▶ [WHAT THE TASK ASKS]: Write the records below out in full, character for character, with no pictures.

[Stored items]
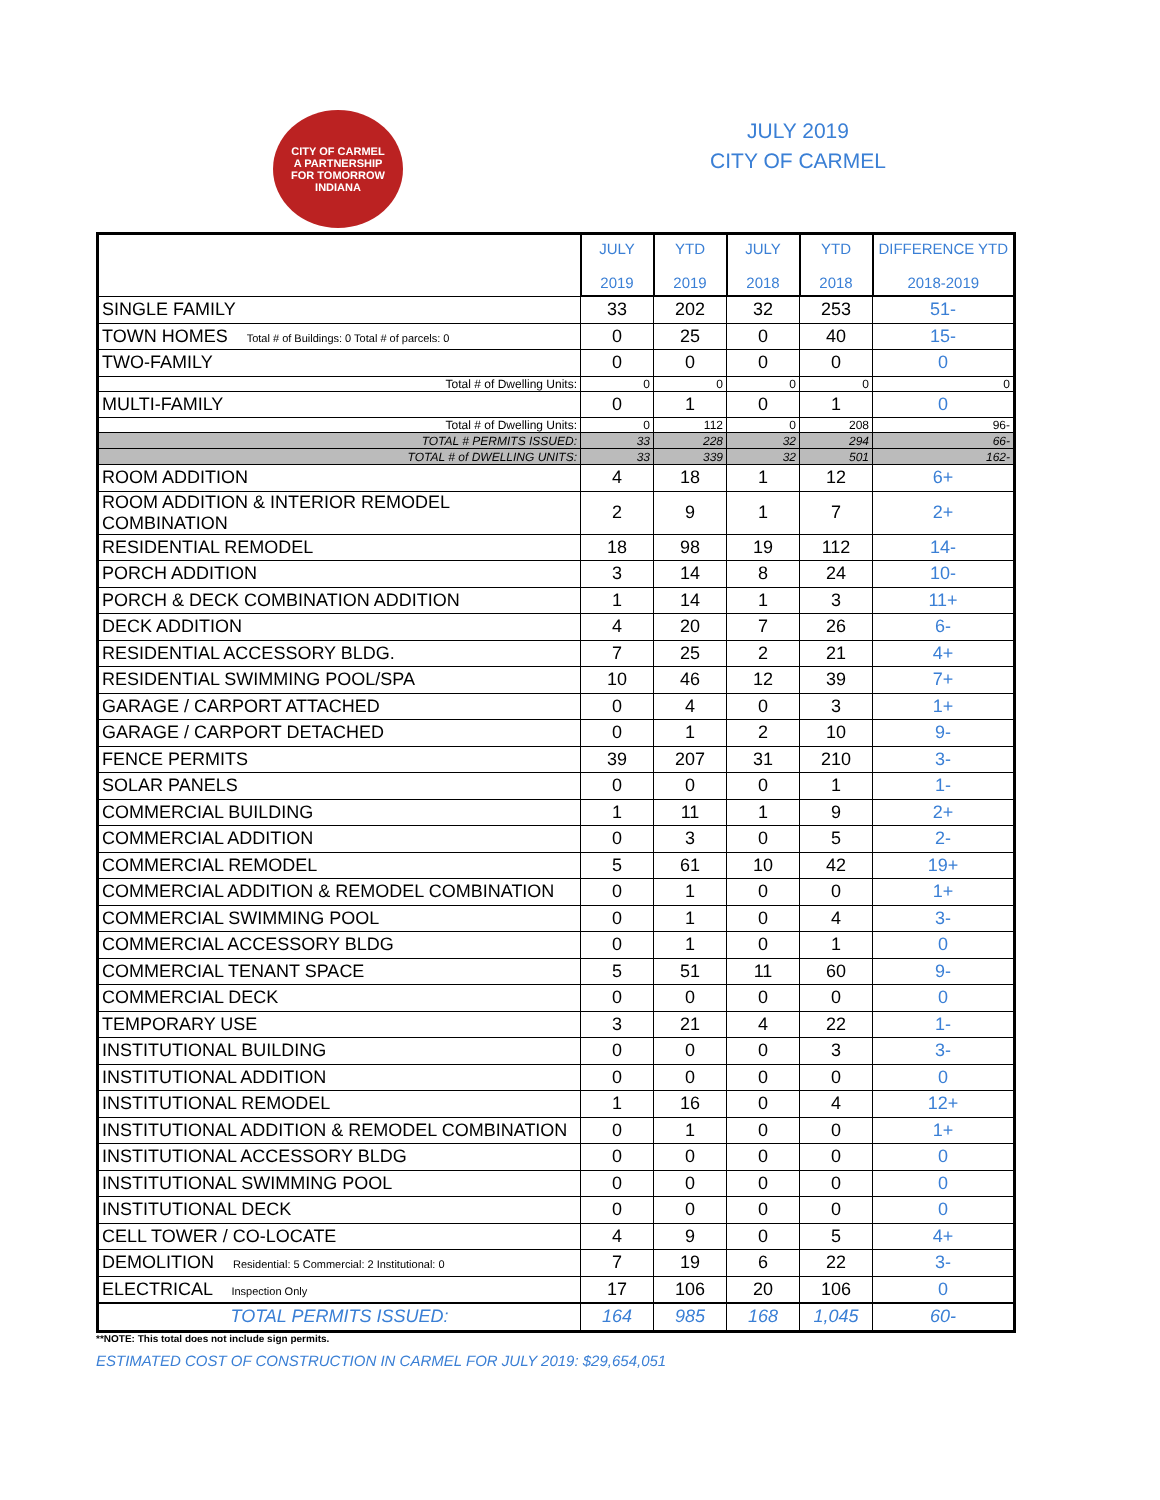CITY OF CARMEL
A PARTNERSHIP
FOR TOMORROW
INDIANA
JULY 2019
CITY OF CARMEL
| | JULY 2019 | YTD 2019 | JULY 2018 | YTD 2018 | DIFFERENCE YTD 2018-2019 |
| SINGLE FAMILY | 33 | 202 | 32 | 253 | 51- |
| TOWN HOMES Total # of Buildings: 0 Total # of parcels: 0 | 0 | 25 | 0 | 40 | 15- |
| TWO-FAMILY | 0 | 0 | 0 | 0 | 0 |
| Total # of Dwelling Units: | 0 | 0 | 0 | 0 | 0 |
| MULTI-FAMILY | 0 | 1 | 0 | 1 | 0 |
| Total # of Dwelling Units: | 0 | 112 | 0 | 208 | 96- |
| TOTAL # PERMITS ISSUED: | 33 | 228 | 32 | 294 | 66- |
| TOTAL # of DWELLING UNITS: | 33 | 339 | 32 | 501 | 162- |
| ROOM ADDITION | 4 | 18 | 1 | 12 | 6+ |
| ROOM ADDITION & INTERIOR REMODEL COMBINATION | 2 | 9 | 1 | 7 | 2+ |
| RESIDENTIAL REMODEL | 18 | 98 | 19 | 112 | 14- |
| PORCH ADDITION | 3 | 14 | 8 | 24 | 10- |
| PORCH & DECK COMBINATION ADDITION | 1 | 14 | 1 | 3 | 11+ |
| DECK ADDITION | 4 | 20 | 7 | 26 | 6- |
| RESIDENTIAL ACCESSORY BLDG. | 7 | 25 | 2 | 21 | 4+ |
| RESIDENTIAL SWIMMING POOL/SPA | 10 | 46 | 12 | 39 | 7+ |
| GARAGE / CARPORT ATTACHED | 0 | 4 | 0 | 3 | 1+ |
| GARAGE / CARPORT DETACHED | 0 | 1 | 2 | 10 | 9- |
| FENCE PERMITS | 39 | 207 | 31 | 210 | 3- |
| SOLAR PANELS | 0 | 0 | 0 | 1 | 1- |
| COMMERCIAL BUILDING | 1 | 11 | 1 | 9 | 2+ |
| COMMERCIAL ADDITION | 0 | 3 | 0 | 5 | 2- |
| COMMERCIAL REMODEL | 5 | 61 | 10 | 42 | 19+ |
| COMMERCIAL ADDITION & REMODEL COMBINATION | 0 | 1 | 0 | 0 | 1+ |
| COMMERCIAL SWIMMING POOL | 0 | 1 | 0 | 4 | 3- |
| COMMERCIAL ACCESSORY BLDG | 0 | 1 | 0 | 1 | 0 |
| COMMERCIAL TENANT SPACE | 5 | 51 | 11 | 60 | 9- |
| COMMERCIAL DECK | 0 | 0 | 0 | 0 | 0 |
| TEMPORARY USE | 3 | 21 | 4 | 22 | 1- |
| INSTITUTIONAL BUILDING | 0 | 0 | 0 | 3 | 3- |
| INSTITUTIONAL ADDITION | 0 | 0 | 0 | 0 | 0 |
| INSTITUTIONAL REMODEL | 1 | 16 | 0 | 4 | 12+ |
| INSTITUTIONAL ADDITION & REMODEL COMBINATION | 0 | 1 | 0 | 0 | 1+ |
| INSTITUTIONAL ACCESSORY BLDG | 0 | 0 | 0 | 0 | 0 |
| INSTITUTIONAL SWIMMING POOL | 0 | 0 | 0 | 0 | 0 |
| INSTITUTIONAL DECK | 0 | 0 | 0 | 0 | 0 |
| CELL TOWER / CO-LOCATE | 4 | 9 | 0 | 5 | 4+ |
| DEMOLITION Residential: 5 Commercial: 2 Institutional: 0 | 7 | 19 | 6 | 22 | 3- |
| ELECTRICAL Inspection Only | 17 | 106 | 20 | 106 | 0 |
| TOTAL PERMITS ISSUED: | 164 | 985 | 168 | 1,045 | 60- |
**NOTE: This total does not include sign permits.
ESTIMATED COST OF CONSTRUCTION IN CARMEL FOR JULY 2019: $29,654,051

▶ [ANSWER SPACE]:
CITY OF CARMEL
A PARTNERSHIP
FOR TOMORROW
INDIANA
JULY 2019
CITY OF CARMEL
| | JULY 2019 | YTD 2019 | JULY 2018 | YTD 2018 | DIFFERENCE YTD 2018-2019 |
| SINGLE FAMILY | 33 | 202 | 32 | 253 | 51- |
| TOWN HOMES Total # of Buildings: 0 Total # of parcels: 0 | 0 | 25 | 0 | 40 | 15- |
| TWO-FAMILY | 0 | 0 | 0 | 0 | 0 |
| Total # of Dwelling Units: | 0 | 0 | 0 | 0 | 0 |
| MULTI-FAMILY | 0 | 1 | 0 | 1 | 0 |
| Total # of Dwelling Units: | 0 | 112 | 0 | 208 | 96- |
| TOTAL # PERMITS ISSUED: | 33 | 228 | 32 | 294 | 66- |
| TOTAL # of DWELLING UNITS: | 33 | 339 | 32 | 501 | 162- |
| ROOM ADDITION | 4 | 18 | 1 | 12 | 6+ |
| ROOM ADDITION & INTERIOR REMODEL COMBINATION | 2 | 9 | 1 | 7 | 2+ |
| RESIDENTIAL REMODEL | 18 | 98 | 19 | 112 | 14- |
| PORCH ADDITION | 3 | 14 | 8 | 24 | 10- |
| PORCH & DECK COMBINATION ADDITION | 1 | 14 | 1 | 3 | 11+ |
| DECK ADDITION | 4 | 20 | 7 | 26 | 6- |
| RESIDENTIAL ACCESSORY BLDG. | 7 | 25 | 2 | 21 | 4+ |
| RESIDENTIAL SWIMMING POOL/SPA | 10 | 46 | 12 | 39 | 7+ |
| GARAGE / CARPORT ATTACHED | 0 | 4 | 0 | 3 | 1+ |
| GARAGE / CARPORT DETACHED | 0 | 1 | 2 | 10 | 9- |
| FENCE PERMITS | 39 | 207 | 31 | 210 | 3- |
| SOLAR PANELS | 0 | 0 | 0 | 1 | 1- |
| COMMERCIAL BUILDING | 1 | 11 | 1 | 9 | 2+ |
| COMMERCIAL ADDITION | 0 | 3 | 0 | 5 | 2- |
| COMMERCIAL REMODEL | 5 | 61 | 10 | 42 | 19+ |
| COMMERCIAL ADDITION & REMODEL COMBINATION | 0 | 1 | 0 | 0 | 1+ |
| COMMERCIAL SWIMMING POOL | 0 | 1 | 0 | 4 | 3- |
| COMMERCIAL ACCESSORY BLDG | 0 | 1 | 0 | 1 | 0 |
| COMMERCIAL TENANT SPACE | 5 | 51 | 11 | 60 | 9- |
| COMMERCIAL DECK | 0 | 0 | 0 | 0 | 0 |
| TEMPORARY USE | 3 | 21 | 4 | 22 | 1- |
| INSTITUTIONAL BUILDING | 0 | 0 | 0 | 3 | 3- |
| INSTITUTIONAL ADDITION | 0 | 0 | 0 | 0 | 0 |
| INSTITUTIONAL REMODEL | 1 | 16 | 0 | 4 | 12+ |
| INSTITUTIONAL ADDITION & REMODEL COMBINATION | 0 | 1 | 0 | 0 | 1+ |
| INSTITUTIONAL ACCESSORY BLDG | 0 | 0 | 0 | 0 | 0 |
| INSTITUTIONAL SWIMMING POOL | 0 | 0 | 0 | 0 | 0 |
| INSTITUTIONAL DECK | 0 | 0 | 0 | 0 | 0 |
| CELL TOWER / CO-LOCATE | 4 | 9 | 0 | 5 | 4+ |
| DEMOLITION Residential: 5 Commercial: 2 Institutional: 0 | 7 | 19 | 6 | 22 | 3- |
| ELECTRICAL Inspection Only | 17 | 106 | 20 | 106 | 0 |
| TOTAL PERMITS ISSUED: | 164 | 985 | 168 | 1,045 | 60- |
**NOTE: This total does not include sign permits.
ESTIMATED COST OF CONSTRUCTION IN CARMEL FOR JULY 2019: $29,654,051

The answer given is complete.